[[ Text segment, beginning ]]

MMMM,well i just checked out White Line rears on Ebay. Top shelf quality. Wonder how much hassle,labor to press out the old and press in the new. When you changed your rear bushes you didn't think doing the front ?. How did you decide it wasn't necessary? A simple pry test? Myself being a home garage guy i figure if the rears are shot then the fronts aren't far behind. Maybe thats not the case. I'd like to learn from your experience............maybe just get rears and save more $.

Only my rear bushings needed replacing. Replacing fronts would not be worth it, and I like their added support from the rubber's torsional resistance. You'll see when you get there... The front horizontal bolt is the hardest to remove. My 1200 lbs-ft impact wrench could not remove them. Passenger side was worse. I used a few extensions on my 1/2" drive socket to have breaker bar out in front of bumper.

If yours is automatic, you need to unbolt motor mount near battery to raise tranny pan for sufficient clearance.

Thanks for the helpful Toy Nation posts. Here it is...

tools....ramps to drive onto for less jacking up,(then wheels removed) jack stands,floor jack, 12 ton bottle jack,factory jack,cheap HF impact gun,sockets,wrenches,etc..should i assume the impact wrench is a must tool? must borrow compressor.

apparently must remove battery and surrounds to get to trans mount and loosen that. Crap!

follow factory manual procedures,much of it like R n R sway bar bushings and end links which i just did. This time must unbolt ball joints and 4 steering rack bolts,separate from sub member.

The stubborn horizontal bolt, not sure how you broke it loose. Impact wrench didn't work, so you joined bunch of 1/2 extensions onto the socket on the bolt long enough to stick out beyond front bumper. then fixed breaker bar to extension end and physically broke the bolt free? Did you have a jack stand support the extensions just before the breaker bar for a pivot/fulcrum point? Im an old guy with no helpers. You must be strong.

[[ Text segment, end ]]
[[ Source material, beginning ]]

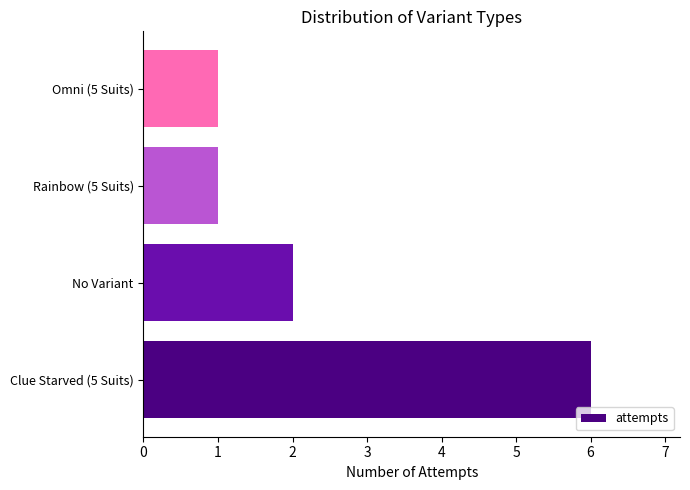

The value at Clue Starved (5 Suits) is 6. True or false?

True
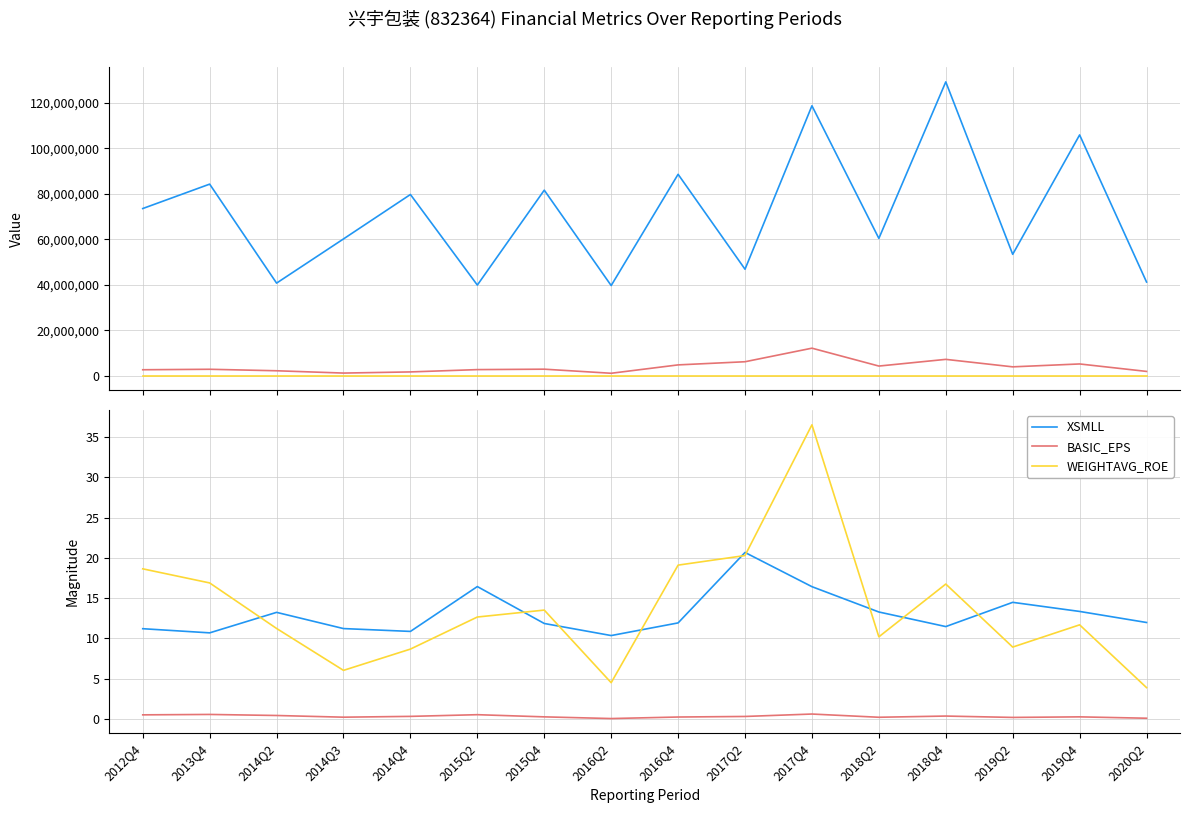

True or false: BASIC_EPS and PARENT_NETPROFIT cross at least once.

False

[[ Source material, end ]]

• _Required work_
a: Reproduce the part of the bushing discussion above that opens with the words containing "follow factory manual" and closes with "must be strong.".
b: In the bushing discussion, list every tool named in the list that begins with "tools....", leaving out the compressor.
c: Using the bushing discussion, answer yes or no to each statement and quote the words that decide it: (i) A 1200 lbs-ft impact wrench removed the front horizontal bolt. (ii) On an automatic, the motor mount near the battery must be unbolted to raise the tranny pan. (iii) Only the rear bushings needed replacing.

• _Solutions below_
a:
follow factory manual procedures,much of it like R n R sway bar bushings and end links which i just did. This time must unbolt ball joints and 4 steering rack bolts,separate from sub member.

The stubborn horizontal bolt, not sure how you broke it loose. Impact wrench didn't work, so you joined bunch of 1/2 extensions onto the socket on the bolt long enough to stick out beyond front bumper. then fixed breaker bar to extension end and physically broke the bolt free? Did you have a jack stand support the extensions just before the breaker bar for a pivot/fulcrum point? Im an old guy with no helpers. You must be strong.

b:
ramps
jack stands
floor jack
12 ton bottle jack
factory jack
cheap HF impact gun
sockets
wrenches

c:
(i) No: "My 1200 lbs-ft impact wrench could not remove them."
(ii) Yes: "If yours is automatic, you need to unbolt motor mount near battery to raise tranny pan for sufficient clearance."
(iii) Yes: "Only my rear bushings needed replacing."